Burlington's plan to hold back the mighty Mississippi River moves forward.
The city council has authorized City Manager Jim Ferneau to apply for $31-million to build a large flood wall.
"The main area we want to protect is the Port (of Burlington), the (Memorial) Auditorium, and the lift station just south of the auditorium," said Ferneau. "We want to make sure we can get the depot protected as well."
Major flooding in downtown Burlington is considered any crest over 18'. The ten highest crests in the city's history have exceeded that level by more than two feet.
The severe flooding is also occurring more frequently as the National Weather Service states that eight of those ten crests have occurred in the last quarter century.
- 23.65 feet - July 6, 2014 (preliminary)
- 22.26 feet - April 22, 2013 (preliminary)
- 20.24 feet - April 24, 2011
- 25.73 feet - June 17, 2008
- 21.18 feet - May 2, 2008
- 21.82 feet - May 14, 2001
- 25.10 feet - July 10, 1993
- 20.40 feet - April 25, 1993
- 21.50 feet - April 25, 1973
- 21.00 feet - April 30, 1965
Ferneau said Burlington's plan is nothing new for communities living along the river.
"It's pretty comparable to the kind of expenditures we are seeing in other communities doing similar work," said Ferneau. "The majority of those costs don't have to do with the wall itself, but getting foundations under it that will support the wall, but will also cut off, during a flood event, the water that seeps through the ground underneath."
The state grant requires a $31-million local match.

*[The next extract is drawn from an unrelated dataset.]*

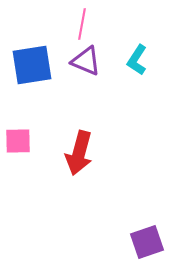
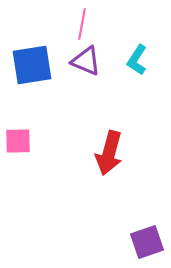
red arrow: moved 30 px right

Ferneau said the city will be credited for the millions it has spent on past sewer work or it will spend on future projects.
He said it could be a few months before the city learns about the grant.
"I feel we have a pretty good shot at it," said Ferneau. "This is a set of funds the state legislature set aside for communities on a statewide basis to be able to access for flood efforts. We are the only project currently in the pipeline."